◆ **Texte présenté**
LES MÉDIAS SOCIAUX CUBAINS OFFLINE

LES MÉDIAS SOCIAUX CUBAINS OFFLINE

Julie Rausenberger – Septembre 2018

« Malgré les restrictions les Cubains sont incroyablement créatifs avec les nouvelles technologies ».

Malgré les progrès réalisés ces dernières années les connections à internet restent limitées à Cuba. Ceci a suscité un éventail de pratiques alternatives, uniques pour le paysage digital cubain, et qui méritent de s’y arrêter.  L’anthropologue flamande Julie Rausenberger (Université d’ Anvers) a fait des recherches à Cuba au sujet des technologies digitales dans la vie quotidienne à Cuba. Son objectif : trouver des réponses à des questions comme « Comment voit-on les révolutions digitales d’un point de vue cubain ? » et «  Que deviennent les technologies médiatiques une fois qu’elles connaissent une interprétation culturelle locale et qu’elles sont limitées par des limitations infra-structurelles.

Une connexion internet n’est pas simple à Cuba. Parce que internet n’est pas accessible et rapide comme en Belgique, les Cubains ont ainsi inventé le réseau (appelé aussi S-NET ou Streetnet), une sorte d’internet sans internet. Il relie les ordinateurs de maison à maison avec des câbles de plusieurs mètres de longueur, et crée ainsi de nouvelles communautés digitales au niveau local.

A l’origine il était surtout utilisé par des gamers pour jouer le jeu vidéo populaire DOTA (Defense of the Ancients), mais est actuellement utilisé pour participer à des forums de discussion, des programmes de chats, la vente de choses via des sites de recherche, etc.

Les Cubains trouvent les programmes de télévision un peu décevants ; il y a peu de canaux et la programmation est vieillotte et répétitive. La télé digitale « à la demande » n’est pas encore une pratique courante. Dès lors ils copient des films et des séries étrangères via El Paquete, une sorte de paquet digital, contenant environ 1 terabyte de matériaux médiatiques, et qui circulent dans l’île via des disques durs externes et des clés USB. On trouve également des magazines digitaux produits localement et indépendants, ainsi que des programmes TV locaux. El Paquete est très populaire et utilisé par pratiquement toute la population, jeunes et vieux.

Offrant la possibilité de copier les médias digitaux offline, il offre en même temps une solution pour l’internet lent et cher à Cuba (actuellement un dollar l’heure), ce qui freine l’enregistrement de vidéos, de documents ou de photos, ou l’updating d’applications.

Tant le réseau câblé (S-NET) que El paquete sont des « médias sociaux offline » pour les Cubains. Sur le réseau on trouve aussi des versions locales de Facebook, nommées « HabanaNet » et « Social Habana ». Chaque semaine circulent sur El Paquete des annonces et des photos d’événements qui sont largement discutés dans les cercles sociaux.

◆ **Consigne 1**
D'après le texte sur les médias sociaux cubains, à quoi le réseau (S-NET) sert-il actuellement ? Dressez la liste complète des usages cités.
Le texte et les enregistrements ne proviennent pas de la même source.

◆ **Données de l'exercice**
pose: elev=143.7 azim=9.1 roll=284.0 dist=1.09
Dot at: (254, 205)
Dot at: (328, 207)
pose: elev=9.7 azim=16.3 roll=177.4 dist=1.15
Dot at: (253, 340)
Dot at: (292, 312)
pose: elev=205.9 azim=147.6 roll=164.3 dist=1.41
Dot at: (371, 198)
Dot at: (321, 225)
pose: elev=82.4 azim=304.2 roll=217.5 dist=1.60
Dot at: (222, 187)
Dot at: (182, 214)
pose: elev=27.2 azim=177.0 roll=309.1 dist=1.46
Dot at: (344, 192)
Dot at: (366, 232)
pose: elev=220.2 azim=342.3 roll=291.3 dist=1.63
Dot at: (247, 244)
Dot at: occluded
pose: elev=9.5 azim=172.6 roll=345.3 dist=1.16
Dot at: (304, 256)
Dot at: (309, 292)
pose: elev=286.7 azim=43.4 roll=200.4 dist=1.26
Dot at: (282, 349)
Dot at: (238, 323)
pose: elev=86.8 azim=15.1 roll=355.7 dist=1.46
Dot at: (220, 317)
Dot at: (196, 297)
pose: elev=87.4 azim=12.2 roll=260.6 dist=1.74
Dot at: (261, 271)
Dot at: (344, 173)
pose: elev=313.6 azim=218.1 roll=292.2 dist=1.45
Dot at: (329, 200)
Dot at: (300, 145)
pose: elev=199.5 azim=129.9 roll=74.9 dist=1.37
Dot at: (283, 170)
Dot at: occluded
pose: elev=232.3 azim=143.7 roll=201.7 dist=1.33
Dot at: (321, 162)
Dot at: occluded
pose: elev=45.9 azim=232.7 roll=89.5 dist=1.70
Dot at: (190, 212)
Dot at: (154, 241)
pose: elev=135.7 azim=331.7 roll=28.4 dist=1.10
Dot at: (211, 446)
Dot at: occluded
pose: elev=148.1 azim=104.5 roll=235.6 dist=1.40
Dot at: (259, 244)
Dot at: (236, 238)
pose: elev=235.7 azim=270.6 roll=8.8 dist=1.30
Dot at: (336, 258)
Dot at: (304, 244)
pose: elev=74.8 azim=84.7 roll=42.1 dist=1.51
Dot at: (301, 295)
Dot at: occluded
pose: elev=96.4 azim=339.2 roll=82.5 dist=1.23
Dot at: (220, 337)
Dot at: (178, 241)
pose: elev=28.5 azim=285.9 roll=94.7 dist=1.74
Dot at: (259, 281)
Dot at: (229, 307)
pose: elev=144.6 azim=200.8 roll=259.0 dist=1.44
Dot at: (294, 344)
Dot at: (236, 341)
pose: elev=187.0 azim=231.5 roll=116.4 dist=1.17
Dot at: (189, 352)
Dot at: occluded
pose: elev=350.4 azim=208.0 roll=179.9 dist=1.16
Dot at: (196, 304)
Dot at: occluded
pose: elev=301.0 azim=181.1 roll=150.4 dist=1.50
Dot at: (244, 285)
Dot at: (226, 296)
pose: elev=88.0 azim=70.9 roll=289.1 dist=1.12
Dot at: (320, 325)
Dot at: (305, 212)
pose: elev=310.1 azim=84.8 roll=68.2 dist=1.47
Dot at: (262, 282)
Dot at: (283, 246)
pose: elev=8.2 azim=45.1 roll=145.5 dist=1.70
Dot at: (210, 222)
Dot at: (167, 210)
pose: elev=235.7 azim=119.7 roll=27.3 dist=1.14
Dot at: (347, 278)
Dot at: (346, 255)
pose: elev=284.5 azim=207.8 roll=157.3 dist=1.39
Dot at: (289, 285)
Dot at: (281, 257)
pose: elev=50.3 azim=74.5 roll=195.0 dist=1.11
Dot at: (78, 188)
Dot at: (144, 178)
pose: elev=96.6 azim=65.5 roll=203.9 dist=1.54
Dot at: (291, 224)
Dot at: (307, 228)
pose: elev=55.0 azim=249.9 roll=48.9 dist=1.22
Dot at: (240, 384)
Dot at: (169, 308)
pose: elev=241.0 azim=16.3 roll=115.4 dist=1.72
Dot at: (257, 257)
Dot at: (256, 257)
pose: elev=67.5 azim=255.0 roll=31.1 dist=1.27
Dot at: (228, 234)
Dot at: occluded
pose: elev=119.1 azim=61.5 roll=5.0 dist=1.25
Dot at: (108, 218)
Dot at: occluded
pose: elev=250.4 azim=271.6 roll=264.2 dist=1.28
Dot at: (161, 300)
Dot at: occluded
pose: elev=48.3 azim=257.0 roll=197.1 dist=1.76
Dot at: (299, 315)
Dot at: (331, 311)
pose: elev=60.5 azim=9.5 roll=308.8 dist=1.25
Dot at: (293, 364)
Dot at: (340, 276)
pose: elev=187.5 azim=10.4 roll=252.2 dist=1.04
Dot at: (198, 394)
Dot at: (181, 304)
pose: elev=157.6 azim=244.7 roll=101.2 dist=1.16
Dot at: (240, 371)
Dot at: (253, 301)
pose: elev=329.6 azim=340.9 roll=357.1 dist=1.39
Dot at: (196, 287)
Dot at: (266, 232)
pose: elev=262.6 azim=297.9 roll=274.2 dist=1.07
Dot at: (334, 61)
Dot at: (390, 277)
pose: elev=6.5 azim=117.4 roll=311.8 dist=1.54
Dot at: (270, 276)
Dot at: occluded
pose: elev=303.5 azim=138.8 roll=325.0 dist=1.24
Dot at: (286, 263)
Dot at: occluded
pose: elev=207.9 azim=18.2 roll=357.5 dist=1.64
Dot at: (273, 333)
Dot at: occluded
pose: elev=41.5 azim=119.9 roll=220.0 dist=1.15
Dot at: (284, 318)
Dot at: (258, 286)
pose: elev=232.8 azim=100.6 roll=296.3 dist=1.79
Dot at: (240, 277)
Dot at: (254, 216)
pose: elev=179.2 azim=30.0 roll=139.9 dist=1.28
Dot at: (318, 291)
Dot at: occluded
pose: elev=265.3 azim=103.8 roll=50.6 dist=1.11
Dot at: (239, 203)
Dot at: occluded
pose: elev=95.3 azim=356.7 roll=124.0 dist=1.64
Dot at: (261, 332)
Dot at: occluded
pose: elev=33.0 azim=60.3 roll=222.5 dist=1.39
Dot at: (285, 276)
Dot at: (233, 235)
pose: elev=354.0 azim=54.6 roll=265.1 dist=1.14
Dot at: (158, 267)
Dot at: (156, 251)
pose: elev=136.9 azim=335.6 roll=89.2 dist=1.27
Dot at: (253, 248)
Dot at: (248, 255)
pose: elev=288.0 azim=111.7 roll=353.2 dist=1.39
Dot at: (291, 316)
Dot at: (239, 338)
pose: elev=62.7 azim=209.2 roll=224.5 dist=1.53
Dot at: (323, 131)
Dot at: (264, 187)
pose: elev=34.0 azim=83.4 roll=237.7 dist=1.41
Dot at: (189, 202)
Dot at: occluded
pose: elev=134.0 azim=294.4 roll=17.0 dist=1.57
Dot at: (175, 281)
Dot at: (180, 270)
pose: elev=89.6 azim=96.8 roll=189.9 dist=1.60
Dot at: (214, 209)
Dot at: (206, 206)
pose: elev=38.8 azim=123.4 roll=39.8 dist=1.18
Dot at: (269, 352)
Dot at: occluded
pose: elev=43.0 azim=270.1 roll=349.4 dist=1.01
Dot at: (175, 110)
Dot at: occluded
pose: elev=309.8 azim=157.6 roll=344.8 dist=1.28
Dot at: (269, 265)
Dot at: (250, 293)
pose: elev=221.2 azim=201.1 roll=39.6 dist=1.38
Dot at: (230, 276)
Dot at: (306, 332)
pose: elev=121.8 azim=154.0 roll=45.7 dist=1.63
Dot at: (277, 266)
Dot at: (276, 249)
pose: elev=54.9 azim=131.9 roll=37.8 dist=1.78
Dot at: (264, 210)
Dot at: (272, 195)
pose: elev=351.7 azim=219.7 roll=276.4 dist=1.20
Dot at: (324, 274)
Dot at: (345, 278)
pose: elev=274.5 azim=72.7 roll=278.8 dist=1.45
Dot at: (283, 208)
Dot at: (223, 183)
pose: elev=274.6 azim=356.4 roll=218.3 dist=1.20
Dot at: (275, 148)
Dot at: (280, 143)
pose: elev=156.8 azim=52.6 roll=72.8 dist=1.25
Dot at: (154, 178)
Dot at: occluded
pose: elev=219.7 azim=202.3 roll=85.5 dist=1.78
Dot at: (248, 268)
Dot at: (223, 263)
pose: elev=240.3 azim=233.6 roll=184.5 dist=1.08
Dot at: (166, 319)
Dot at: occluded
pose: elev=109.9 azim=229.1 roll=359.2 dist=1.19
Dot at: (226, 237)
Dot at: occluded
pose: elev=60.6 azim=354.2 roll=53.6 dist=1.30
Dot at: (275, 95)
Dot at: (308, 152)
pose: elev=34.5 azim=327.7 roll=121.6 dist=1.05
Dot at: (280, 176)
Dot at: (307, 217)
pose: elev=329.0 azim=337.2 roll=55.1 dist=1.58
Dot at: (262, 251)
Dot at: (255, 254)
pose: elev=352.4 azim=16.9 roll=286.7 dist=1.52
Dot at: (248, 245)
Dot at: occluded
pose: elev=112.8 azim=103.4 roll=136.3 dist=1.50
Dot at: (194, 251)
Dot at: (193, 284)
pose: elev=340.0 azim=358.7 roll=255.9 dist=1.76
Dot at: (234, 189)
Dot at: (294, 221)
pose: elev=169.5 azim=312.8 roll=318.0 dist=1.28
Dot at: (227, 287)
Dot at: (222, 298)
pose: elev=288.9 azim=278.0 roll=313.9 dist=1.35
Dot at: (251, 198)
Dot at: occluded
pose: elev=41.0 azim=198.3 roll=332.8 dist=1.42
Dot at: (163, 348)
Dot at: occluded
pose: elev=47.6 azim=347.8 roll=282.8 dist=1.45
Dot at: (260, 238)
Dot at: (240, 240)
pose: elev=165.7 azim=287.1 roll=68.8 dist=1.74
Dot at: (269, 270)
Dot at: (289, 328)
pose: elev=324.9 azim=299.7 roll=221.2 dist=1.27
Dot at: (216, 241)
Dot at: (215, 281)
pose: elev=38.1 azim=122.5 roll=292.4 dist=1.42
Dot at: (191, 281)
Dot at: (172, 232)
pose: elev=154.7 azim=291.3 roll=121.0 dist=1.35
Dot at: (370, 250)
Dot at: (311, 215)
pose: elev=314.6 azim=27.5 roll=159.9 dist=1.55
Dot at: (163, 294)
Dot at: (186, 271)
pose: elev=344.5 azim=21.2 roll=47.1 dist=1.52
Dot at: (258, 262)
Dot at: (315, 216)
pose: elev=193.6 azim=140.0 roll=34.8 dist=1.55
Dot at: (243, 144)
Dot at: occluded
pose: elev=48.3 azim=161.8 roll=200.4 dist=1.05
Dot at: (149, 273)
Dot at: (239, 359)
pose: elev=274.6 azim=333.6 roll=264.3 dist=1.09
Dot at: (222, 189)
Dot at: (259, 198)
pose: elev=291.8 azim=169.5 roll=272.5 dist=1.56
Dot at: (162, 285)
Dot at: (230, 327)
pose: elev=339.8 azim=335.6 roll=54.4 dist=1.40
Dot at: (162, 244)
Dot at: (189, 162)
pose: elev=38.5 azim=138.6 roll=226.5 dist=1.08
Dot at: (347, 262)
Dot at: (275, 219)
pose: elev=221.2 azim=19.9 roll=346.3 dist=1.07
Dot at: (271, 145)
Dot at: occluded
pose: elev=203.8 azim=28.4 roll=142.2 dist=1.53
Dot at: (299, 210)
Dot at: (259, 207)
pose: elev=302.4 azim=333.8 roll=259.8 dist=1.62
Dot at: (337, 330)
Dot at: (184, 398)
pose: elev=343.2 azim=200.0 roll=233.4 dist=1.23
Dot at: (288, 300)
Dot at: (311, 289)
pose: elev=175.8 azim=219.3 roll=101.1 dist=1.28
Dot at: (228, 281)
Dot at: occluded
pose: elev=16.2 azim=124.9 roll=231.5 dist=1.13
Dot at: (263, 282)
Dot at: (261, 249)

◆ **Consigne 2**
Recopiez fidèlement les lignes des enregistrements situées entre celle qui contient "pose: elev=187.5 azim=10.4" et celle qui contient "Dot at: (266, 232)", ces deux lignes comprises.

◆ **Réponse attendue 1**
- participer à des forums de discussion
- des programmes de chats
- la vente de choses via des sites de recherche

◆ **Réponse attendue 2**
pose: elev=187.5 azim=10.4 roll=252.2 dist=1.04
Dot at: (198, 394)
Dot at: (181, 304)
pose: elev=157.6 azim=244.7 roll=101.2 dist=1.16
Dot at: (240, 371)
Dot at: (253, 301)
pose: elev=329.6 azim=340.9 roll=357.1 dist=1.39
Dot at: (196, 287)
Dot at: (266, 232)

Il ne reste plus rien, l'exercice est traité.